Davalı Sultanahmet Gıda Sanayi şirketinin avukatı ise şekil yönünden “Sultanahmet Köftecisi” markasının davacı şirketin markasıyla benzerlik göstermediğini belirterek davanın reddini istedi. Davacı tarafından tanınmışlığa ilişkin olarak sunulan İstanbul Kültür Üniversitesi öğretim üyesi Prof. Dr. Tamer Koçel tarafından kaleme alınan “Kıdemli İşletmeler” başlıklı tezde işletme markasının “Tarihi Sultanahmet Köftecisi Selim Usta” olduğu ve bu işletme adının davacı markasından ve işletme adından farklı olduğu görülmektedir. Davacı birçok benzeri gibi Sultanahmet Köfte markasını aslında marka olarak değil, sanki bir semt adıymış gibi kullanarak, kendi mahallini belirtmiş, bu adı araç haline getirmiş varsa asıl ününü, Selim Usta adından kazanmıştır. Sonrasında bu isim pek çok işletme tarafından kullanılarak ayırt ediciliğini kaybetmiştir” dedi.
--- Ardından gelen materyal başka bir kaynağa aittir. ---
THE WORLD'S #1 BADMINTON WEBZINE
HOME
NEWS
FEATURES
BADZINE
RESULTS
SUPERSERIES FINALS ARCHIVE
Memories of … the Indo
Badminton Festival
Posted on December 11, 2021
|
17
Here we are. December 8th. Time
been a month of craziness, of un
Türk Patent Enstitüsü nezdinde çok sayıda Sultanahmet Köfte şeklinde markaların varlığına rastlandığını belirten davalı avukatı, “Bu markalar arasında ayırt edici bir kullanımın en özgün olanının müvekkilin markası olduğu anlaşılmıştır. Müvekkilin bu alelade zayıf markaya yaptığı ayırt edici ve tanımlayıcı şekil, renk ve karakterler ile bu markayı bir restoran zinciri haline getirdikten sonra davacının marka üzerinde hak iddia etmesi kabul edilemez. Müvekkil uzun zamandan beri aktif olarak kullanılan bir markayı devir alıp, bu markayla yapılan yatırımları büyütmüş ve onu tanınmış hale getirmiştir. Marka hakkına tecavüz ya da haksız rekabet yoktur. Müvekkilim şirket kendinin olan markayı kullanmakta ve bu markaya yatırım yapmaktadır. Davanın reddi gerekir” diye konuştu.